This Thanksgiving we may find it difficult to celebrate. Thanksgiving, like the winter holidays is often thought of as “family holiday”. How many of us find it hard to express gratitude or even be able to find something to be grateful for when we are grieving? It can be difficult but I don’t believe it is impossible to find something to be grateful for while we are walking through the grief journey. What if we thought about those people who continue to “show up” on a regular basis through providing support – a listening ear, a ride to that doctor’s appointment or to the cemetery to complete those painful final arrangements, who stop by with food or to make sure that we are eating the food that has already been dropped off, and the list continues. For me, one of the first things that I find myself expressing gratitude for, is for my loved one’s presence in my life…no matter how long or short that time was.
Over the years I have shared my grief journey with others as I grieved the deaths of friends, family, and even someone whom I only knew for a brief time, but his presence had a lasting effect on me and how I view life. Each person who has been a participant in our life, either as a parent, spouse, child, friend, co-worker, or acquaintance left a lasting impression. I encourage you to think about what that impact has been for you and decide how you want to move forward now. All we really have is this moment, there is no returning to the days of yesterday (other than in our memories) or fast forwarding to tomorrow or some other future date. Right now we have this moment. Are you going to find something to be grateful?

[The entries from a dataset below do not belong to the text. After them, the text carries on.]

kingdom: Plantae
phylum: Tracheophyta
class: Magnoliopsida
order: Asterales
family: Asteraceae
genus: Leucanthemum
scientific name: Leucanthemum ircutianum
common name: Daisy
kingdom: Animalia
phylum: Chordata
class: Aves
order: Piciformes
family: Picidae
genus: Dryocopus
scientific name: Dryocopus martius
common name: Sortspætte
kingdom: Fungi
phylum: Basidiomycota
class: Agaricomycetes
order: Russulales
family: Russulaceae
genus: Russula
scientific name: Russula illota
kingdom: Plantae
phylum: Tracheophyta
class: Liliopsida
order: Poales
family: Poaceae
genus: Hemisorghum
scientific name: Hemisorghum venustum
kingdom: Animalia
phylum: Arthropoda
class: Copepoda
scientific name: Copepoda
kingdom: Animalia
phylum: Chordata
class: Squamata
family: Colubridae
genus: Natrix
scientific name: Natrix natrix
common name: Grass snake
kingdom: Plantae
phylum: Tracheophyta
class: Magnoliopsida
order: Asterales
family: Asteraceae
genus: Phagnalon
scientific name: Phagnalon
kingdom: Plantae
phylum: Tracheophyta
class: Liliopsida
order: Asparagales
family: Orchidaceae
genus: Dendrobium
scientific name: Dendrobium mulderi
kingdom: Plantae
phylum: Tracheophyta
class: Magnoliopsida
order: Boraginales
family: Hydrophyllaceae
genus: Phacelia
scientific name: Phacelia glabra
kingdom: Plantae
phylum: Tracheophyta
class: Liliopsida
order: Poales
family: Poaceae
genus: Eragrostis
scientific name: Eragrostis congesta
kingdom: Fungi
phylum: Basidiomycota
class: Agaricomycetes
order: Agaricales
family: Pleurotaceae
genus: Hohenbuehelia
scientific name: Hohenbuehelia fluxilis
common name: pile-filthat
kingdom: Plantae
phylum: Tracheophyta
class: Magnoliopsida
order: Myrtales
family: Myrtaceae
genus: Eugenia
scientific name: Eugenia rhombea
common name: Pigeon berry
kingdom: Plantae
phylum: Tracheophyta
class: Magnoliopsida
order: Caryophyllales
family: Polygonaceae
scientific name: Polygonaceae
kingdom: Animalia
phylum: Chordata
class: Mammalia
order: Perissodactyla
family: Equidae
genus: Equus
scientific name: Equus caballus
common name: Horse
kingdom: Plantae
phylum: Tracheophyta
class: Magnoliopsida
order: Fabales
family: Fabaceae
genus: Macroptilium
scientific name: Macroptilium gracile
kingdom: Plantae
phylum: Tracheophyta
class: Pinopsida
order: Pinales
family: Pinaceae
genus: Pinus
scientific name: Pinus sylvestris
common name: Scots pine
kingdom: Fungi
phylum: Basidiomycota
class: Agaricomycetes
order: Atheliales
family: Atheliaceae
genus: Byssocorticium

A friend of mine, Mike Lawrence died several years ago. He was close to my age and we had worked together at one time. He wrote a poem “Monster Under My Bed” and in some ways his poem could allude to the grief that we often feel. As we move closer to the Thanksgiving holiday I encourage you to look at the monster under your bed. Look at that which is causing you pain or keeping you stuck from healing and decide what you need to do or become in order to eradicate that monster under your bed. Just like when we were kids and were afraid of the dark or afraid of the “monster under the bed” we realize our fears remain the same – fear of the unknown. What helped us deal with those monsters back then? Talking to someone we trusted and loved? Find that current day someone and reach out. Maybe we were able to talk ourselves through those moments…can you find a way to do that now? Or maybe we gave the monster a name and then were able to make friends with it and guess what…I bet the monster changed form and was gone…at least in the way that brought us fear. Maybe, through practicing gratitude and facing our fears we can find a way to celebrate Thanksgiving in a new way.
This year may be even more difficult with not being able to get together as easily or with confidence. This may increase feelings of anxiety, loneliness, uncertainty. Honor those feelings and see if you can find a safe way in which to express them. Maybe reach out to a friend via zoom, text, facetime, skype, or call. Please do not feel that you need to be alone during this time. This is a time to remember that you are a blessing and feel like the blessing you are. Reach out, connect with someone you trust and love.